*Texte de la page*
D’emblée, je tiens à clarifier ici ma pensée, afin de dissiper toute équivoque. Je n’ignore rien des critiques qui s’adressent, depuis ses origines, à la société industrielle et à son lointain rejeton, la société de consommation. Je ne les partage pas quand elles se refusent à tout bilan objectif ou qu’elles se réfèrent à des modèles dépassés. Je m’y associe lorsqu’elles dénoncent les excès et, parfois, les aberrations de systèmes qui n’ont pas toujours placé le bonheur du plus grand nombre au centre de leur finalité. Mais je me refuse à rejeter en bloc, comme d’aucuns l’on fait, la notion de progrès technique et même de travail, en tant qu’instruments d’aliénation et d’asservissement. Ce ne sont que des instruments : il appartient donc aux hommes d’en faire autre chose, notamment en s’inspirant des expériences du passé, acquises parfois, je le sais, au prix du sang et des larmes. Le progrès technique, c’est à la fois l’émancipation mais aussi le défi.
Ces quelques considérations concourent à rappeler, s’il en est besoin, que l’identité industrielle d’un pays est un acquis précieux, qu’il faut défendre et reconquérir sans cesse parce que rien n’est jamais donné, surtout dans un monde où la compétition des cerveaux et des moyens est plus ardente que jamais. Notre civilisation technique est un fait. Il faut la cultiver avec enthousiasme et vigilance, car elle peut se perdre aussi. L’archéologie industrielle est un moyen d’en préserver la mémoire, tout en formant le public aux valeurs positives de la créativité, de l’initiative et de l’esprit entrepreneurial. Le spectacle et la connaissance des réalisations matérielles engendrées par la révolution industrielle sont de nature à stimuler les imaginations et à éveiller la curiosité de tous ceux, les jeunes surtout, en quête d’un centre d’intérêt voire d’une vocation. Loin d’être une contemplation stérile et ronronnante d’un passé révolu, cette science nouvelle constitue donc un appel à la réflexion permanente sur le phénomène industriel et sur ses implications dans tous les domaines.
Car l’archéologie industrielle, on l’a souvent souligné, représente une des activités les plus multidisciplinaires qui soient. Son objet, à vrai dire, s’est considérablement élargi en une génération. Sans renier le fait que, pour l’essentiel, elle s’attache à la conservation et à la mise en valeur de vestiges industriels, si possible in situ, elle est devenue une sorte de concept-miroir où se reflètent les interrogations, les préoccupations, voire les phantasmes de notre temps ( la part de rêve, ou d’illusions...). La diversité des articles rédigés par des spécialistes belges, qui suivent ce propos liminaire, dira à suffisance la variété des disciplines auxquelles il importe de recourir en la matière : archivistique, histoire et archéologie, sciences et techniques, géographie, architecture et urbanisme, sociologie... Cette approche globale vise non seulement a comprendre le phénomène d’industrialisation dans toutes ses implications mais encore à en intégrer les manifestations ou les séquelles (quand il s’agit de sites désaffectés) dans l’écosystème.

*Consigne 1*
Disposez s'il vous plaît en tableau Markdown tout ce qui va du début des entrées jusqu'à la ligne contenant « ny České socialistické », bornes comprises. Utilisez deux colonnes, N° pour le numéro de rang et Contenu pour la ligne, en omettant les lignes vides.

(Entrées issues d'un jeu de données)
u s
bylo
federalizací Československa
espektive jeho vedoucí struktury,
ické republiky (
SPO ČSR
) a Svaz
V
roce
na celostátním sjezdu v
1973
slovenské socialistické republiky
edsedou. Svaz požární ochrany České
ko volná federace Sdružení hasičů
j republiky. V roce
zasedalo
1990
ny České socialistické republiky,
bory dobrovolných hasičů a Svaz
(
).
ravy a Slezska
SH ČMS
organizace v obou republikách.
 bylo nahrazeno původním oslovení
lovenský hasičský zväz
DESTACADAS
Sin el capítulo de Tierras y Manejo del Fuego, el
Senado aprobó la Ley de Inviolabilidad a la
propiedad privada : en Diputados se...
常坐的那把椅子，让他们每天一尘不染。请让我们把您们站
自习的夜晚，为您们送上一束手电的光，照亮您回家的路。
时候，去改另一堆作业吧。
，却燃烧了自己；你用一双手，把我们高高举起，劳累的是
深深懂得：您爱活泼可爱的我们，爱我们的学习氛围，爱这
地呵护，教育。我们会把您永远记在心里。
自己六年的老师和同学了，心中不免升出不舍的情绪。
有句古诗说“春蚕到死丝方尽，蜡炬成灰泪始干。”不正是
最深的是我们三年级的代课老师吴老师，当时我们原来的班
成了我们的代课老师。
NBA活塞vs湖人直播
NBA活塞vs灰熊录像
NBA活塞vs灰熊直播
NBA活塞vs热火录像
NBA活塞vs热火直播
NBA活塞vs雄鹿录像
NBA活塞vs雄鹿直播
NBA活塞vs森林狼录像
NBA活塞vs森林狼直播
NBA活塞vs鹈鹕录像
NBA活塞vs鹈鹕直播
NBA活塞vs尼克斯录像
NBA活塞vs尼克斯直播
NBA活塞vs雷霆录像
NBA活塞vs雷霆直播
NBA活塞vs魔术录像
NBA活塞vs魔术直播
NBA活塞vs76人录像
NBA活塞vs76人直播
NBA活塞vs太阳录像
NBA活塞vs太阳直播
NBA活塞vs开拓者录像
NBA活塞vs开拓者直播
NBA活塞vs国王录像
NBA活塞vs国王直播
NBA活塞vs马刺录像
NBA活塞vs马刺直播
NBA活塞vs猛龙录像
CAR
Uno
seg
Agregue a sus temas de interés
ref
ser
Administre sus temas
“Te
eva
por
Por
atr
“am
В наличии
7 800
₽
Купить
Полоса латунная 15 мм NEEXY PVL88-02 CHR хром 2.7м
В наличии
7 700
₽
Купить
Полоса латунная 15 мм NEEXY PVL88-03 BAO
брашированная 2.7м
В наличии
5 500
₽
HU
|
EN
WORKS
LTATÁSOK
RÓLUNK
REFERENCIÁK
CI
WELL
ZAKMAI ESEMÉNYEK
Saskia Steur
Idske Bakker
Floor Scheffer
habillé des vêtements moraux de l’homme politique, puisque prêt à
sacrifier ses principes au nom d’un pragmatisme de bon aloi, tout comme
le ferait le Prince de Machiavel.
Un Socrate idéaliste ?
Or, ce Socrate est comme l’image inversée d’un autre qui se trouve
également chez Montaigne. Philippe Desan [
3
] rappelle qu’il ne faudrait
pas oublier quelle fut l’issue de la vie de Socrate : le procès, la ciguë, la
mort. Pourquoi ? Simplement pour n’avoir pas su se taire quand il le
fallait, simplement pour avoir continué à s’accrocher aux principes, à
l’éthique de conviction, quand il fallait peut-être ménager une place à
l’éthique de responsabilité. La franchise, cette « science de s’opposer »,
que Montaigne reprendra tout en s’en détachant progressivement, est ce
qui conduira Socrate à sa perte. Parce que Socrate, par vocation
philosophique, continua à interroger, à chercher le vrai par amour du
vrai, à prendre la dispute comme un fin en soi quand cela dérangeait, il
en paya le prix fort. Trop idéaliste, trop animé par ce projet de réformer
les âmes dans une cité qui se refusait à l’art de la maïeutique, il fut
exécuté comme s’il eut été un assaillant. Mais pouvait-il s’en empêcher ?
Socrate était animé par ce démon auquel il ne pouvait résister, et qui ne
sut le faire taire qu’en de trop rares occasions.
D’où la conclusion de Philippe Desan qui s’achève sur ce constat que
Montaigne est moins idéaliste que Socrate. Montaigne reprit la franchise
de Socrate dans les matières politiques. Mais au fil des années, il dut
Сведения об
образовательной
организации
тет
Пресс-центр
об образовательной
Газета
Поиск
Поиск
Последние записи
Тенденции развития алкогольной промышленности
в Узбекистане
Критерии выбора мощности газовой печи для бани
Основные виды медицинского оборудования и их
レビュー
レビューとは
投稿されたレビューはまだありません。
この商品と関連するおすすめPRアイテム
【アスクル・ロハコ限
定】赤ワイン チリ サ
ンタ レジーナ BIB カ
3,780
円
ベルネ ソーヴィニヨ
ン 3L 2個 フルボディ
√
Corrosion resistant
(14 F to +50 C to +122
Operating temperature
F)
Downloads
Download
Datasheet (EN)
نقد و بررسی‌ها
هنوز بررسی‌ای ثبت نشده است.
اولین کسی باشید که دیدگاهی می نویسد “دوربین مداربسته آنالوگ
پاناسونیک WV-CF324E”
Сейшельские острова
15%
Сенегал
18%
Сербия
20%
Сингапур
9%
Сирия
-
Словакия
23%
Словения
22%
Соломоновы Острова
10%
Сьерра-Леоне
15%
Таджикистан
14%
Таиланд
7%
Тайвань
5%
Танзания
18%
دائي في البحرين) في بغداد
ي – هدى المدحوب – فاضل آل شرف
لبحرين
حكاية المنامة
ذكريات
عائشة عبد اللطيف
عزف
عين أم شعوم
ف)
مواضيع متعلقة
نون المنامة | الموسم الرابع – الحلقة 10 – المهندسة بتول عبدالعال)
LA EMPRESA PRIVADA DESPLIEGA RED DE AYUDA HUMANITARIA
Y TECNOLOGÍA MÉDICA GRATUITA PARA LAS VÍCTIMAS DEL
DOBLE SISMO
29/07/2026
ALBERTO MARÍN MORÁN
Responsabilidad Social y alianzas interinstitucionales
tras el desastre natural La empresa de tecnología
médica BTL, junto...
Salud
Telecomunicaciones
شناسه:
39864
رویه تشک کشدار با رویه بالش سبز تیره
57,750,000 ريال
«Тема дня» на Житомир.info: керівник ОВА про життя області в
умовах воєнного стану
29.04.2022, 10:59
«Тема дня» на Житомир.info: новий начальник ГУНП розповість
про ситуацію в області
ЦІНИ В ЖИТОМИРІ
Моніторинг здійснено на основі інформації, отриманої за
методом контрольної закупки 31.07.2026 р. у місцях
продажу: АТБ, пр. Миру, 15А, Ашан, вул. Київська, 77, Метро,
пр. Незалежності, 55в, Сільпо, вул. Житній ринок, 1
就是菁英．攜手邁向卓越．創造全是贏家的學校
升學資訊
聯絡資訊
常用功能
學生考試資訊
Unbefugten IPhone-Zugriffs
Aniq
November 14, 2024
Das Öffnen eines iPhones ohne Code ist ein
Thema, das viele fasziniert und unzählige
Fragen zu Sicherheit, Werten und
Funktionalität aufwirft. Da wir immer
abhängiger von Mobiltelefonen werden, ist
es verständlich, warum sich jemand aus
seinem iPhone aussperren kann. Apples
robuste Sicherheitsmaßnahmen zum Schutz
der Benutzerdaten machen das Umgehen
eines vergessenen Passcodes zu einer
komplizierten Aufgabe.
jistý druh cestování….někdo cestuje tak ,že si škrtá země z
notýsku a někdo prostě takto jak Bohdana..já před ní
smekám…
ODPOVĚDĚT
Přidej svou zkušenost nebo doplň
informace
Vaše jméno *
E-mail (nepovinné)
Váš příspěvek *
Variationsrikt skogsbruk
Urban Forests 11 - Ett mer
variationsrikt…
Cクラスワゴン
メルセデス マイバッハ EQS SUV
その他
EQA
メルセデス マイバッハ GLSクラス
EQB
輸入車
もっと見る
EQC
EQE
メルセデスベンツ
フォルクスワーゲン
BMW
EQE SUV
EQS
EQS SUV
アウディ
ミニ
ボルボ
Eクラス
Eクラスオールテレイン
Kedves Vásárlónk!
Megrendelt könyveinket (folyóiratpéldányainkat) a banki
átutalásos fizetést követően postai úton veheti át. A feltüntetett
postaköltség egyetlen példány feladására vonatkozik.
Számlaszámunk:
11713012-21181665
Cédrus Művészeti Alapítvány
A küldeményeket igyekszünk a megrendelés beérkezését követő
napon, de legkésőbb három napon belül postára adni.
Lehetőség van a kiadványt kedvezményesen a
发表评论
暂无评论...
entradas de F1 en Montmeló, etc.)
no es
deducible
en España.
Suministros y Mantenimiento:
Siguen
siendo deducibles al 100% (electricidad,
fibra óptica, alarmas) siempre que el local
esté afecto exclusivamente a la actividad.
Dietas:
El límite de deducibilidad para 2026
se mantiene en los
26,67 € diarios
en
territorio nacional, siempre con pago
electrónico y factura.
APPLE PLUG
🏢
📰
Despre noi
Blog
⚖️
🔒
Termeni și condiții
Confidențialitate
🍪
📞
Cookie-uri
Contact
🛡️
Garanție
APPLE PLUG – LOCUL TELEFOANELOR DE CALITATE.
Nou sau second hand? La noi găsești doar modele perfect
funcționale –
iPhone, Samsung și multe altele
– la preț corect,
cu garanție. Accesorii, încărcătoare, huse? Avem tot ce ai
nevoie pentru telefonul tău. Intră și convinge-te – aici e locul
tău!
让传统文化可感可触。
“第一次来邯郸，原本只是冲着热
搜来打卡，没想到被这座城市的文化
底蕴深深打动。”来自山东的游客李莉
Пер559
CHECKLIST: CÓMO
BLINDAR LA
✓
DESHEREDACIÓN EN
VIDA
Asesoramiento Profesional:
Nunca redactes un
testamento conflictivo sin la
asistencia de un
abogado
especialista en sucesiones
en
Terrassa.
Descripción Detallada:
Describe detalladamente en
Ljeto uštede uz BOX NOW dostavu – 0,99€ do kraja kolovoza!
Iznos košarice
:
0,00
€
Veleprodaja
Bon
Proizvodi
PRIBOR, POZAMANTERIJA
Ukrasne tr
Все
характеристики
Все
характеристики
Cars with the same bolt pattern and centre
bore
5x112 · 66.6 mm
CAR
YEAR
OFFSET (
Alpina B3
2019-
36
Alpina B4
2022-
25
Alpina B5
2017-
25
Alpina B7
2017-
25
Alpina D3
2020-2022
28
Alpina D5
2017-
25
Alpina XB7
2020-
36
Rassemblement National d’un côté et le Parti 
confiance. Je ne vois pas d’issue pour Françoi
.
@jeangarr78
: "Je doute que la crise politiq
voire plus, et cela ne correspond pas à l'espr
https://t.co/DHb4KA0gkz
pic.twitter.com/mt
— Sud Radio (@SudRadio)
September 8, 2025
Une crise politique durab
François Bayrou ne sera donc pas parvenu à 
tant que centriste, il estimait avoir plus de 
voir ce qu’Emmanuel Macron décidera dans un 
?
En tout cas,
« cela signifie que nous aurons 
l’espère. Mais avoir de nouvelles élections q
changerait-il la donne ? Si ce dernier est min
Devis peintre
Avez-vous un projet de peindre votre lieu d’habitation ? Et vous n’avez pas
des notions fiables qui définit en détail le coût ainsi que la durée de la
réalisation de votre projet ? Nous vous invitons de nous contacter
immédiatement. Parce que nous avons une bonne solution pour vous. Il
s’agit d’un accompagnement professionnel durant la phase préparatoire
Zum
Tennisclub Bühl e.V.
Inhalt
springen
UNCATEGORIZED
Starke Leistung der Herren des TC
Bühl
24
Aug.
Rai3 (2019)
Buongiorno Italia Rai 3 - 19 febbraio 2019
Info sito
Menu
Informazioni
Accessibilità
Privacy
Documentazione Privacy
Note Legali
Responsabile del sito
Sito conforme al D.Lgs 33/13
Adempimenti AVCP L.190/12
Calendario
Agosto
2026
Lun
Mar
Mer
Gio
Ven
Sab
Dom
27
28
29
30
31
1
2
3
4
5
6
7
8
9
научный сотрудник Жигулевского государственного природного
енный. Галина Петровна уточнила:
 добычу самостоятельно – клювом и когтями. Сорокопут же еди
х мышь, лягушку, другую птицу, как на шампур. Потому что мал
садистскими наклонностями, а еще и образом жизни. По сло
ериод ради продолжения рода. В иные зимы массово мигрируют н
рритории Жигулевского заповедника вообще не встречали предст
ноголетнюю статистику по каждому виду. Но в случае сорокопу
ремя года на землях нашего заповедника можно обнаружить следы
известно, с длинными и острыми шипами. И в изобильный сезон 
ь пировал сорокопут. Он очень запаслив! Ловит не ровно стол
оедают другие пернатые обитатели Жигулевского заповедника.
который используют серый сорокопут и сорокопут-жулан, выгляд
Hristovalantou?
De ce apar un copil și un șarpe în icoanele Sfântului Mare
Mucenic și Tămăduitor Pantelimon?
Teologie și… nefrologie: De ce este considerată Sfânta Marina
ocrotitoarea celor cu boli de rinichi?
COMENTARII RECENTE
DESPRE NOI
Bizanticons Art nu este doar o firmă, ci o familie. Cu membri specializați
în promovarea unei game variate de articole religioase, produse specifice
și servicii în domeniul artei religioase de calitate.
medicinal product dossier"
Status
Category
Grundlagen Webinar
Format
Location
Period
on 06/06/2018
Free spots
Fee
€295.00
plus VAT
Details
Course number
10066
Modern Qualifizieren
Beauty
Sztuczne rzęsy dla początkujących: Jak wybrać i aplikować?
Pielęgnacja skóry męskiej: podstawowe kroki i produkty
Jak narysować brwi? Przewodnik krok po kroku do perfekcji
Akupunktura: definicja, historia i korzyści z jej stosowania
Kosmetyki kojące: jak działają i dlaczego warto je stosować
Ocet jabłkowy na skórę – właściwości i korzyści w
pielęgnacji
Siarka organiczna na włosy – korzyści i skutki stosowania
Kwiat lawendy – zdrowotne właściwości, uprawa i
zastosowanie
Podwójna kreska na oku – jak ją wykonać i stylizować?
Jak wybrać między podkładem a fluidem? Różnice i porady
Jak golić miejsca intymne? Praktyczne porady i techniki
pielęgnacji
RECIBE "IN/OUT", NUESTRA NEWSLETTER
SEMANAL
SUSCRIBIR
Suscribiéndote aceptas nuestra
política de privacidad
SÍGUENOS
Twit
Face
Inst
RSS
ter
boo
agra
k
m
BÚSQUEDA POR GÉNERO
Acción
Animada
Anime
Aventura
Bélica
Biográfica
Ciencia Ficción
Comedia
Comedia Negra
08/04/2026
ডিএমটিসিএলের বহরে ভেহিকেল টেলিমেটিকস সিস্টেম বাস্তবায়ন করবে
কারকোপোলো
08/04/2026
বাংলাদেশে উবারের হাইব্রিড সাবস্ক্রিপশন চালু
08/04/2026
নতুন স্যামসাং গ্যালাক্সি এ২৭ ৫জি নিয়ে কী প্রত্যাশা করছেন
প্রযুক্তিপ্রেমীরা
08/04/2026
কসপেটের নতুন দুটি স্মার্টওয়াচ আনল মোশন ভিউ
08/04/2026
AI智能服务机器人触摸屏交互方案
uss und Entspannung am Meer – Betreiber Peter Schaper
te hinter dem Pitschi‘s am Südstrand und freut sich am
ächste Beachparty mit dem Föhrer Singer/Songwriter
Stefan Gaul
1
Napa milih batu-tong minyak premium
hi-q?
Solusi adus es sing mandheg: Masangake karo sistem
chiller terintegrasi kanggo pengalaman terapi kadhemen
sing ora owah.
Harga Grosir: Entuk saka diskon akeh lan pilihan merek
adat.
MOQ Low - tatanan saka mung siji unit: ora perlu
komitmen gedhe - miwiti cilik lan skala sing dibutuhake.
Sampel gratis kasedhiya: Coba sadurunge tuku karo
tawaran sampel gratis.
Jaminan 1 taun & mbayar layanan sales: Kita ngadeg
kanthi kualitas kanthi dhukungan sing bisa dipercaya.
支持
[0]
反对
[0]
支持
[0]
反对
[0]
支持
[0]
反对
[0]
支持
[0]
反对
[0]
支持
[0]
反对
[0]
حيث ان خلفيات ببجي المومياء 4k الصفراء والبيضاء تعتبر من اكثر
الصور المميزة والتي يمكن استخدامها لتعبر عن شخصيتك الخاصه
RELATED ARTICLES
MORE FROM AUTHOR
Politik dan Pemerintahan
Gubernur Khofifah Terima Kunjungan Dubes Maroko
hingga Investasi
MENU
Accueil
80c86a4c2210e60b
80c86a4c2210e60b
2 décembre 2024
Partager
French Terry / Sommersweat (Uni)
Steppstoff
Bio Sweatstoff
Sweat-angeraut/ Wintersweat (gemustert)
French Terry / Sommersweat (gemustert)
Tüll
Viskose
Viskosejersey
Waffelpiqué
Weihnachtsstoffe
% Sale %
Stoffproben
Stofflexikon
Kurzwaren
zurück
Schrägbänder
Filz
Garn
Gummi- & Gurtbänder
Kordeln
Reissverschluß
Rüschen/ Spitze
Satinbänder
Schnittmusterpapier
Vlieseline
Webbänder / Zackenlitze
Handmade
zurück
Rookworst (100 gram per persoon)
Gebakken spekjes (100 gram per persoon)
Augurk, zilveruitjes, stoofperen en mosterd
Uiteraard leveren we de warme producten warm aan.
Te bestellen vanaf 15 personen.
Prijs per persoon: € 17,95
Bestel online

*Consigne 2*
D'après le texte sur l'archéologie industrielle, de quelle nationalité sont les spécialistes qui ont rédigé les articles ?

*Résultat 1*
| N° | Contenu |
|---|---|
| 1 | u s |
| 2 | bylo |
| 3 | federalizací Československa |
| 4 | espektive jeho vedoucí struktury, |
| 5 | ické republiky ( |
| 6 | SPO ČSR |
| 7 | ) a Svaz |
| 8 | V |
| 9 | roce |
| 10 | na celostátním sjezdu v |
| 11 | 1973 |
| 12 | slovenské socialistické republiky |
| 13 | edsedou. Svaz požární ochrany České |
| 14 | ko volná federace Sdružení hasičů |
| 15 | j republiky. V roce |
| 16 | zasedalo |
| 17 | 1990 |
| 18 | ny České socialistické republiky, |

*Résultat 2*
Ils sont belges.